Trivialities have immense power. Centuries of floods and storms wear away mammoth cliffs and mountains, shrink icebergs, carve canyons from granite. Friendly, gurgling water shrinks large rocks into small, smooth pebbles glistening timidly in clear creek waters. People marvel at the mega power of the smoothest rivers, the clearest rains, the softest snow as they transform giants into flattened beds and plateaus, as they, over time, work their wills upon innocent features of this planet and reinvent these captive co-inhabitants. How can such strength be beaten down, beaten flat, beaten small?

Paula and Robert’s marriage faded similarly. Habits anesthetized passions. Trivialities overcame important moments until the wearing away was the main event, not a catastrophe to fear.

There were moments of possible retrieval.
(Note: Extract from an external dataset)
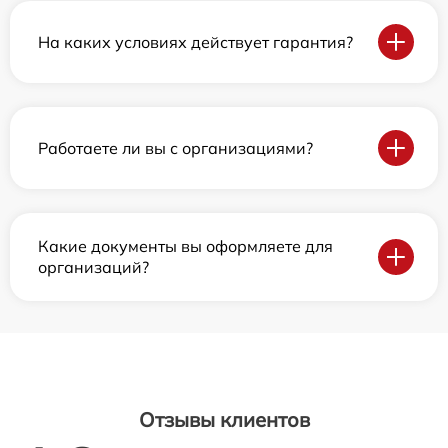
На каких условиях действует гарантия?
Работаете ли вы с организациями?
Какие документы вы оформляете для
организаций?
Отзывы клиентов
Paula saw the look her friend gave Robert that first time. She saw Robert brush his fingers against the woman’s hip as they sat down to dinner at Paula and Robert’s house that night. Robert was quieter at the dinner table, distracted, avoiding their friend’s eyes. “Their surrogate sister,” they called her. They both loved her like that, had come to trust her and welcome her presence into their home day or night.

Then the persistent forces of nature began the wearing. Clichés explained how their marriage was flattening: the late nights at work, the couple’s transformation into strangers, the superficial conversations, hollow but ongoing. But just as predictability marks nature’s work, clichés are clichés because of their predictable imposition into life’s moments.

Paula had opportunities to stop the erosion. Robert did, too. But they plodded through their daily lives unconsciously, perhaps with hope that what was happening wasn’t really happening, perhaps with faith that their early bonds could withstand the washing away, perhaps with resignation that love suffers thus, that their love was still there somewhere, hidden as it was buffeted about. Richie was a testament to their bond, a mutual focus of devotion. Richie was the small tether in their separate revolutions in space. (Excerpt from the story, "Comatose.")

 

About the Author

Thelma T. Reyna

Thelma T. Reyna was born in Kingsville, Texas, and resides in Pasadena, California. She received a Ph.D. from University of California, Los Angeles, and teaches part-time at California State University, Los Angeles. She has also taught at California State Polytechnic University, Pomona. Dr. Reyna’s poetry, short fiction, and nonfiction have been published in various literary journals, books, textbooks, and periodicals.